Mesenchymal stem cells (MSCs) are found throughout the body and it is possible that every organ in our body has a MSC population. MSCs have the ability to differentiate into three main tissues: bone, fat and cartilage. However, the efficiency of this differentiation differs from one MSC population to another. Also, some MSCs can form smooth muscle for blood vessels and there is even evidence that MSCs can form blood vessels under certain conditions (for example, see Wingate K, Bonani W, Tan Y, Bryant SJ, Tan W. Acta Biomater. 2012 8(4):1440-9. doi: 10.1016/j.actbio.2011.12.032).
One of the places MSCs are usually found is around blood vessels. MSCs like to hang out on the outside of blood vessels in some tissues, and for this reason, MSCs are sometimes called “perivascular” stem cells.
One organ that has a stem cell population is the liver, but there is disagreement as to where they reside. Now a new publication has established that cells that hang out near blood vessels in liver are the MSC population in liver.
Eva Schmelzer from the McGowan Institute for Regenerative Medicine at the University of Pittsburgh has published a fine paper in the journal Stem Cells and Development detailing, with the help of her trusty laboratory colleagues, the characterization of liver MSCs.
Briefly, Schmelzer and her colleagues obtained fetal and adult lover tissue from tissue suppliers and minced them up, digested them with the appropriate enzymes, pushed them through cell strainers and then destroyed all the contaminating red blood cells. The remaining cells were grown in a cell culture medium. The stem cells would outgrow all the other cells, which would make their isolation and purification easy.

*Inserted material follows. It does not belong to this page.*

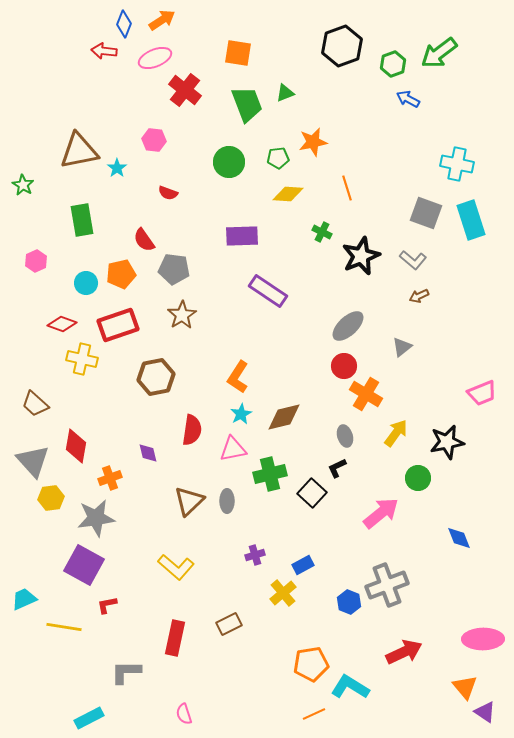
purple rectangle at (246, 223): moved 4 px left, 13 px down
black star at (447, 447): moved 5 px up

To purify the cells, Schmelzer’s co-workers used a technique called “flow cytometry.” When they had purified the liver MSCs, they set about characterizing them.
The liver MSCs grew quite well in culture and also grew quickly. They also expressed lots of surface proteins normally found on MSCs, confirming that they are MSCs. When gene expression experiments examined what genes these MSCs expressed, they expressed some smooth muscle genes and a several other genes enriched in cells near blood vessels. When Schmelzer examined cross sections of liver to determine where these cells are located, she found them curled up next to blood vessels.
In culture, the liver MSCs did not make very good cartilage or fat. However, they did make very good smooth muscle and bone. The efficiency of MSC differentiation tends to depend on where they were isolated. The rule of thumb is that MSCs most easily differentiate into those tissues that are closest to their own tissue of origin. Therefore, we would expect bone marrow MSCs to make better bone and cartilage than fat-based MSCs, and we would expect fat-based MSCs to make better fat than bone or liver-based MSCs. The ability of liver MSCs to be so good and making bone might be a little surprising, but when we consider that bone marrow stem cells begin their lives in the liver before they migrate to the bone marrow, perhaps this finding makes more sense.
In short, the adult and fetal liver contain a MSC population that is found on the outside of the blood vessels and these cells have an excellent capacity to make bone and smooth muscle for blood vessels. Thus liver biopsies might provide do more than provide material for diagnostic purposes – they might secure cells for regenerative purposes.